Summer Worden risque désormais jusqu’à cinq ans de prison fédérale et une amende maximale de 250 000 dollars pour les fausses informations qu’elle a faites sur Anne McClain, selon le bureau du procureur américain du district sud du Texas.
« En juillet 2019, Summer Heather Worden a affirmé que son ex-conjoint avait deviné le mot de passe et accédé illégalement à son compte bancaire alors que son conjoint était déployé sur la Station spatiale internationale », a indiqué le bureau.
« Cependant, Worden avait effectivement ouvert le compte en avril 2018. Les deux parties y avaient accédé jusqu’en janvier 2019, date à laquelle Worden a modifié les informations d’identification », a-t-il ajouté. « L’enquête a révélé que Worden avait accordé à son conjoint l’accès à ses relevés bancaires datant d’au moins 2015, y compris ses identifiants de connexion. »
L’affirmation initiale de Worden – qui était la première allégation d’un crime dans l’espace – a donné lieu à des enquêtes de la part de la Federal Trade Commission et de l’inspecteur général de la NASA, a rapporté le New York Times.
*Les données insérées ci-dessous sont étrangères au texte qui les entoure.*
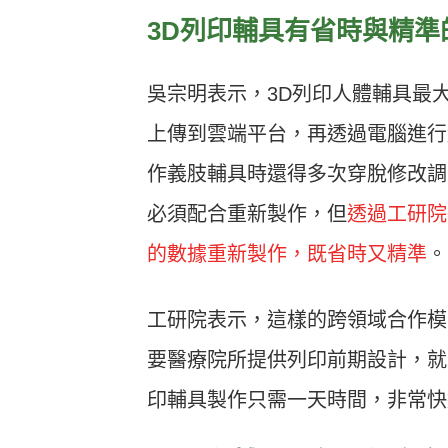
3D
列印輔具有省時與精準
吳宗明表示，3D列印人體輔具最
上傳到雲端平台，再透過電腦進行
作義肢輔具時還得多次穿脫修改調
必須配合重新製作，但
透過工研院
的數據重新製作，既省時又精準
。
工研院表示，這樣的跨領域合作模
要醫療院所提供列印前期設計，就
印輔具製作只需一天時間，非常快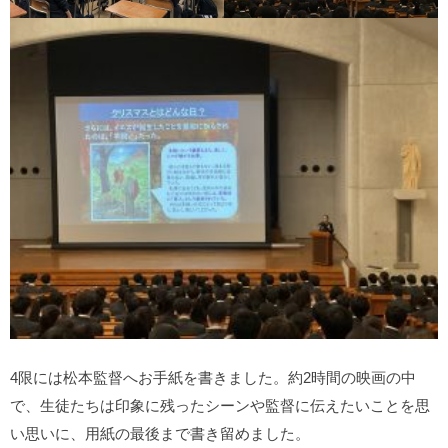
4限には松本監督へお手紙を書きました。約2時間の映画の中
で、生徒たちは印象に残ったシーンや監督に伝えたいことを思
い思いに、用紙の最後まで書き留めました。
Le journal a décrit Worden comme un officier du renseignement décoré de l’armée de l’air. Il ajoute que McClain, diplômé de West Point et vétéran de la guerre en Irak qui a rejoint la NASA en 2013, est revenu à la Station spatiale internationale en mars en tant que commandant de la mission SpaceX Crew-10 de l’agence.
Worden et McClain ont divorcé en janvier 2020, selon KSDK.

Les procureurs ont déclaré qu’un juge condamnerait Worden le 12 février 2026 et qu’elle serait autorisée à rester sous caution en attendant cette audience.